Exploitée à domicile

Libération, 3 septembre 2003.
Ce type de travail ressemble fort à celui du début du XXe siècle, même si les salaires ne sont pas aussi bas et les journées de travail aussi longues. Cette ouvrière est très seule et pas plus que celles qui œuvraient il y a cent ans, elle n'est syndiquée.

Chronique de la vie au travail
La caricature qui précède l'article est signée Vuillemin. Au milieu d'un désordre indescriptible, trois bulles :
1 "Avant, il me fallait au moins trois heures pour rentrer de l'usine à la maison !! Mais depuis que j'ai accepté de travailler à domicile, je ne mets plus qu'une heure à peine pour rentrer du salon à la chambre à coucher… Du coup, j'ai plus de temps à consacrer à ma vie familiale…"
2 "Qu'est-ce qu'on bouffe ce soir ?"
3 "Aide-nous à dégager l'emboutisseuse de devant la porte de la cuisine et on le saura avant demain, papa…"

Françoise, 57 ans, travaille dans la métallurgie en Saône-et-Loire. Chez elle.

"Je travaille dans mon salon. Sur une table de camping. Mon seul investissement, c'est le siège ergonomique. Pour ne pas me casser le dos. Car, pour le reste, je ne peux rien faire. Mon pouce gauche est meurtri et mon bras droit s'endort tout seul. Quand je suis au téléphone, parfois il tombe et laisse échapper le combiné sans que je puisse réagir. Je suis travailleuse à façon dans la métallurgie. Dans mon salon.

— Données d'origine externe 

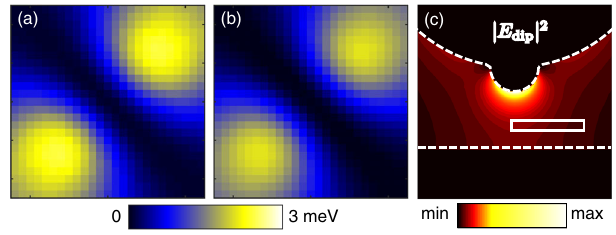
FIG. 12. Interpretation of linewidth maps. (a) Linewidth map calculated using the model described in Appendix A, and (b) linewidth map calculated using the single-mode approxima- 2 ) corresponding to the dipolar tion. (c) Field distribution ( j E dip j plasmon mode resonant with the molecular exciton. The size of the maps is 2 . 5 × 2 . 5 nm 2 , and the size of panel (c) is 4 × 4 nm 2 .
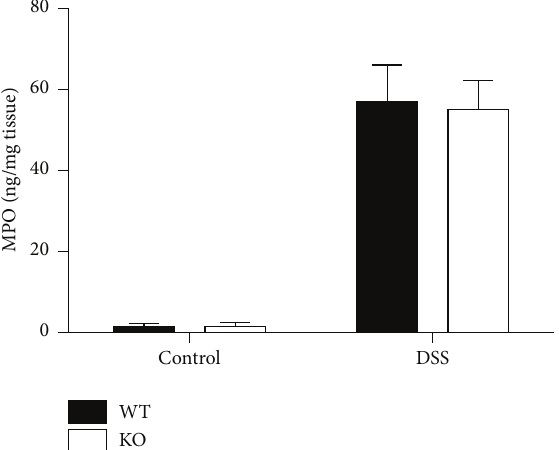
Figure 5: Myeloperoxidase (MPO) levels in colonic tissue in DSS colitis. MPO was measured by ELISA in colonic tissue homogenates from wild-type (WT) and Cyp4f18 knockout (KO) mice treated for 9 days with 4% DSS in drinking water (error bars represent SEM, 𝑛 = 5 ). Control mice received drinking water without DSS.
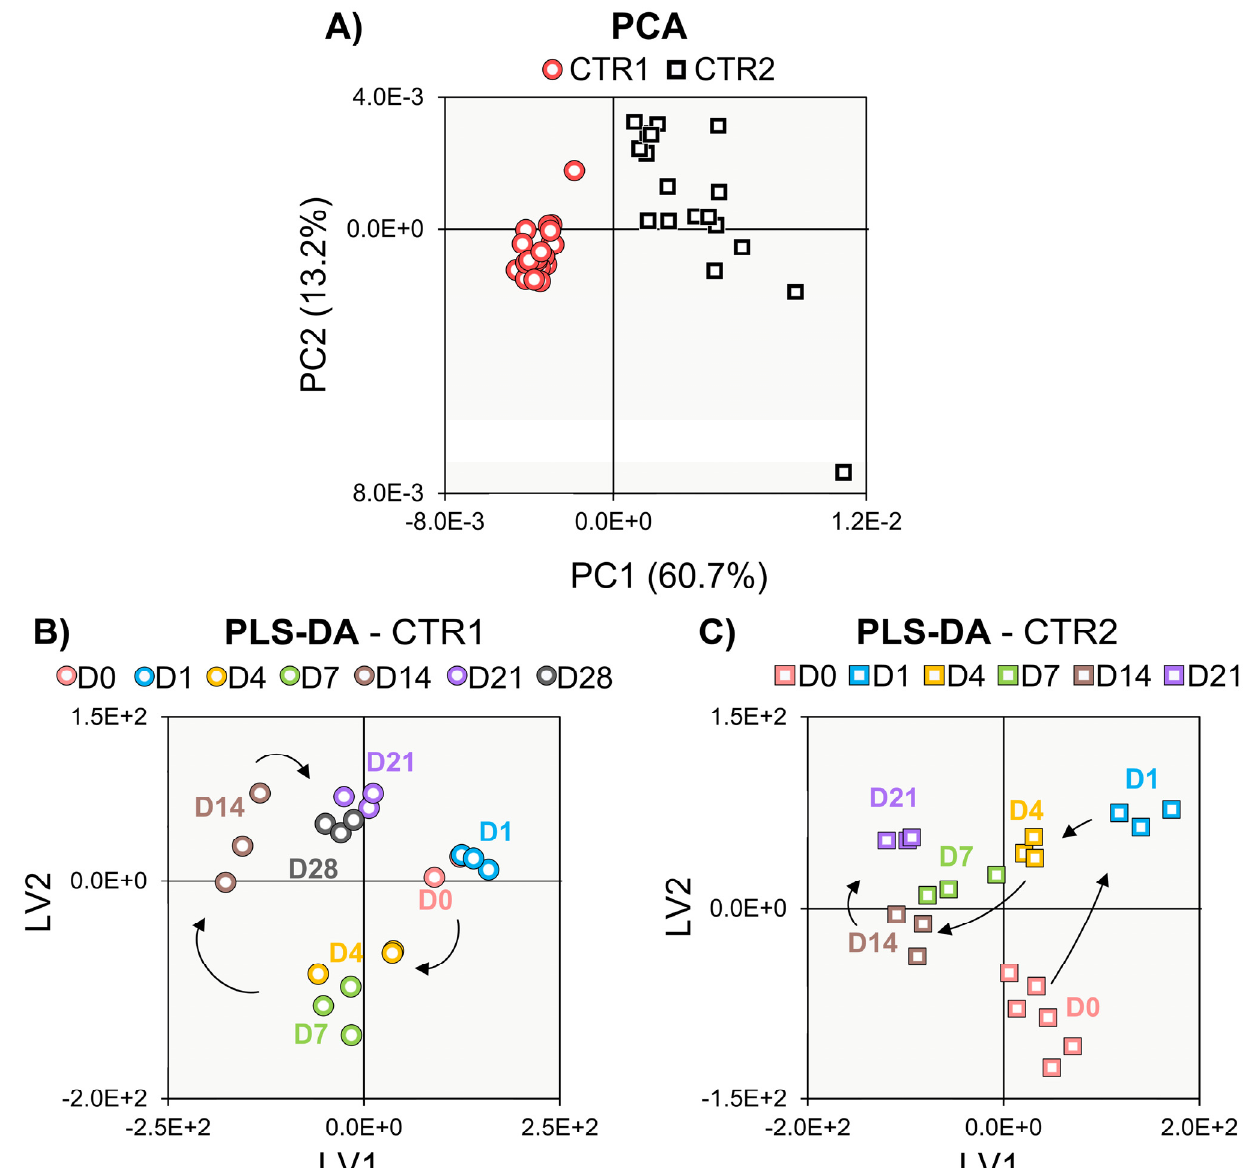
Figure 2. Multivariate analysis of 1 H NMR spectra of polar extracts of proliferating hAMSCs of donors 1 (circles) and 2 (squares). Scores scatter plots of ( A ) PCA for donors 1 (red) and 2 (black), and PLS-DA for donors 1 ( B ) and 2 ( C ). CTRi, control hAMSCs for donor i; Di, day i; LV, latent variables; PC, principal component.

Deux fois par semaine, je pars récupérer les pièces au dépôt, dans des petits harnais pour de métiers à tisser. J'enfile des ressorts dans un harpon, je pince de la main gauche, je visse de la main droite. Cinq fois, parfois dix, car cela ne tient pas toujours. D'ici lundi, je dois faire mes 3000 pièces, soit plus de 20 000 vissages. Payé en théorie au Smic. Beaucoup moins en réalité, puisque les temps de montage sont sous-évalués.

On est une centaine dans cette boîte  mais personne ne se connait. On se croise quand on va chercher la marchandise,  Chacun rentre chez soi avec son carton le plus vite possible pour finir plus tôt. Quand on n'a pas choisi, c'est une vraie galère. Etre seule, devant sa radio, à répéter mille fois les mêmes gestes. Cette solitude me pèse. Surtout à la campagne où je suis éloignée de tout. J'aimerais bien avoir des horaires fixes. Rentrer à la maison et me dire, c'est terminé. Là, j'ai l'impression d'être toujours au boulot. Avec le foutoir dans le salon. Je pars faire des courses mais je sais qu'au retour, je dois continuer, et finir pour le lundi suivant. J'ai bien essayé de trouver un autre travail, mais à la campagne, il n'y a pas beaucoup de choix.

Certaines de mes collègues voient un avantage à travailler à domicile : elles récoltent un salaire d'appoint tout en pouvant aider leur mari à la ferme. Mais moi, je n'en retire aucune autre compensation.

Quand je sors, j'emmène parfois des pièces avec moi. Je vais voir ma sœur qui me donne un coup de main, m'aide à boucler à temps. Mais, chez certains, c'est la réquisition générale. Toute la famille bosse. Et quand je dis la famille, c'est aussi les enfants… On le sait parce qu'ils montent cinq fois plus de pièces que les autres. Donc forcément, quelqu'un les aide. Des familles entières travaillent ainsi dans l'ombre. Mais en milieu rural, personne ne dis rien.

Et puis l'inspecteur du travail ne peut pas rentrer chez les gens. Donc, il n'y a pas de contrôle. Le problème, c'est qu'ils ne viennent pas non plus pour les maladies professionnelles. On a tous des troubles musculaires, que la Sécu ne peut pas reconnaître. Alors, quand les filles ne tiennent plus, elles sont licenciées. Pour inaptitude. C'est encore plus dur depuis qu'ils ont réduit les salaires. Ils ont fait des chronos de montage avec les filles les plus rapides et ont créé une nouvelle grille. Ce que l'on devait faire en huit heures, et pour lequel je mettais déjà dix heures, on doit maintenant le réaliser en six. Un quart de salaire en moins, ou de travail en plus. Au choix. Le sous-traitant dépend du donneur d'ordre, qui lui-même menace de délocaliser en Turquie.

Pour les vacances ? Non, je ne suis pas partie. Je ne pouvais pas. C'est inclus dans notre paie de misère. Du coup, l'été, quand la boîte ferme, on n'a pas de salaire. Je dois me débrouiller pour tenir le temps des congés. En attendant la reprise. Un cercle vicieux qui fait du travail à domicile un vrai piège."